The Co-op Bookshop, which sells textbooks and other merchandise at the University of Sydney and other universities around the country, has rebuffed student efforts to make the organisation more transparent and accountable.
At an annual general meeting held today in Wyong on the Central Coast, a group of students from the University of Sydney, Western Sydney University, the University of Technology Sydney, the University of Melbourne, and the University of Newcastle attempted to remove the current directors of the Co-op.
Students attempted to wrest control of the organisation by marshalling a majority of votes at the annual general meeting.
All members — everyone who pays $25 for a membership card in first year for dubious discounts on textbooks — are entitled to a vote.
However, though student members of the Co-op who physically attended the meeting appear to have been entitled to a vote, all of the proxies they had registered were declared invalid due to “not being duly received”.
This disallowed the student contingent a majority in the meeting, leaving students as unsuccessful as in 2004, when a group of USyd students made a similar attempt.
Had students controlled a majority of votes, they may have been able to reject directors’ remuneration package.
Media were also banned from recording or live-tweeting the meeting.
Daniel Ergas, co-general secretary of the University of Sydney Students’ Representative Council told Farrago that “The ultimate aim of the campaign is to fix the Co-op, and reorient it to its main mission: helping students save money. We can only achieve that if it is run by students and academics, for students and academics. It’s a co-operative, not a playground for corporate wannabes”.
The Co-op was originally founded to help students afford low-cost textbooks but has become corporatised in the last two decades, a Farrago investigation found, with few benefits flowing to students.
The Co-op still earned $36 million gross profit on over $130 million in revenue in the last financial year.
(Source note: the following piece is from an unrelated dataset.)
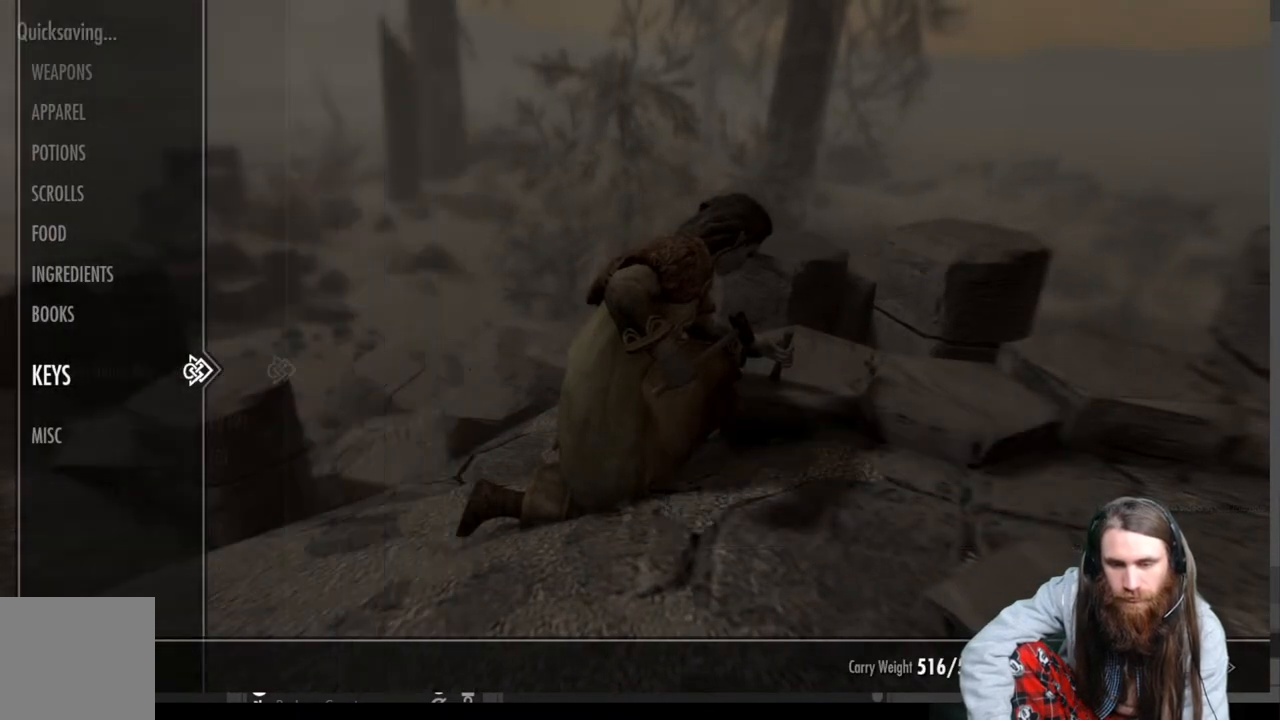
{"buttons": ["DPAD_RIGHT"], "left_stick": "center", "right_stick": "center", "events": [[50, "DPAD_UP", "down"], [150, "DPAD_UP", "up"], [400, "DPAD_RIGHT", "down"]]}
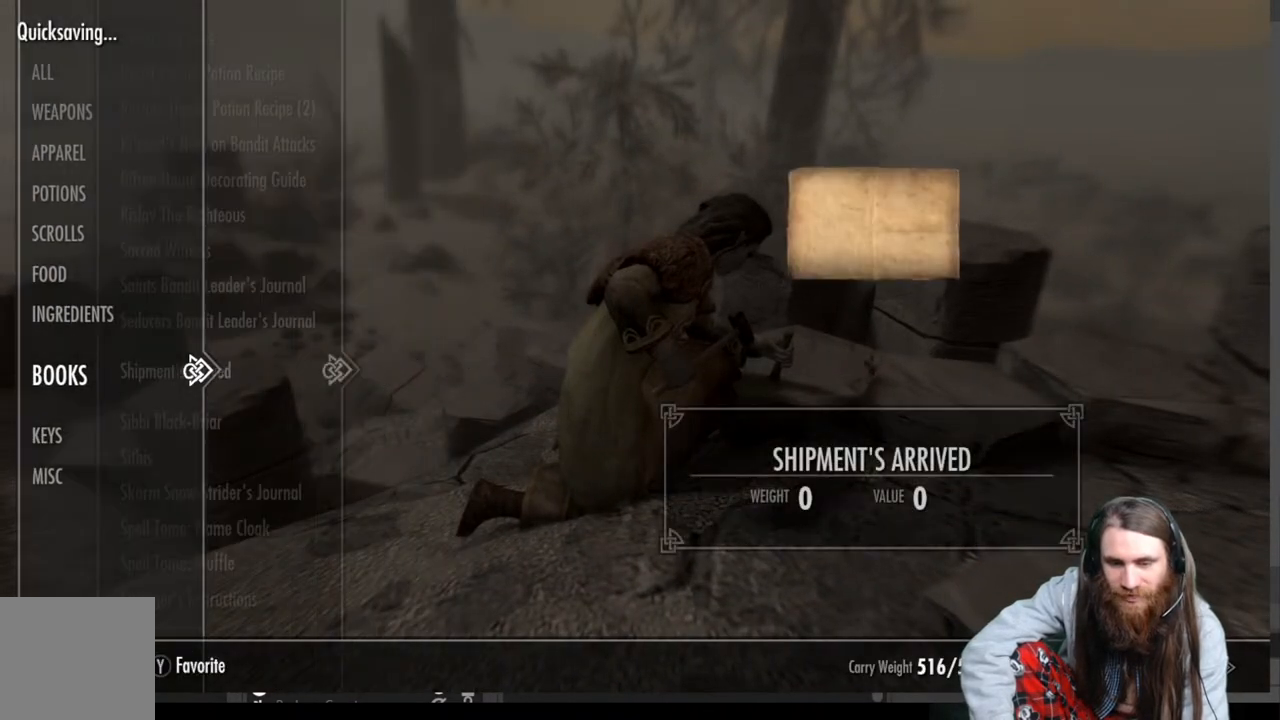
{"buttons": ["DPAD_UP"], "left_stick": "center", "right_stick": "center", "events": [[33, "DPAD_RIGHT", "up"], [500, "DPAD_UP", "down"]]}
After tax and expenses however, it lost almost $2 million.
In the same year, directors were paid a total of $330,000.
In answer to questions pertaining to the undisclosed salary of the secretary, Talal Yassine, Yassine himself maintained that neither he nor the Co-op were legally required to disclose such information.
Responding to an allegation that the meeting was held much later than legally required by the Australian National Cooperatives Law, which governs businesses operating under a cooperative structure, Yassine asserted that all relevant requirements had been met.
Ergas, who helped organise today’s student contingent under the name “Take Back Our Co-op”, contends that Yassine’s comments with regard to the legality of the Co-op’s behaviour are questionable.
“Their refusal to accept our proxies means we have an avenue to pursue legal action,” Ergas said, suggesting that the refusal to allow the student’s proxies may be in violation of the Cooperatives National Law.
The meeting was declared closed at 4:25pm as students continued to ask the secretary why their proxies had been declared invalid, to no substantive response.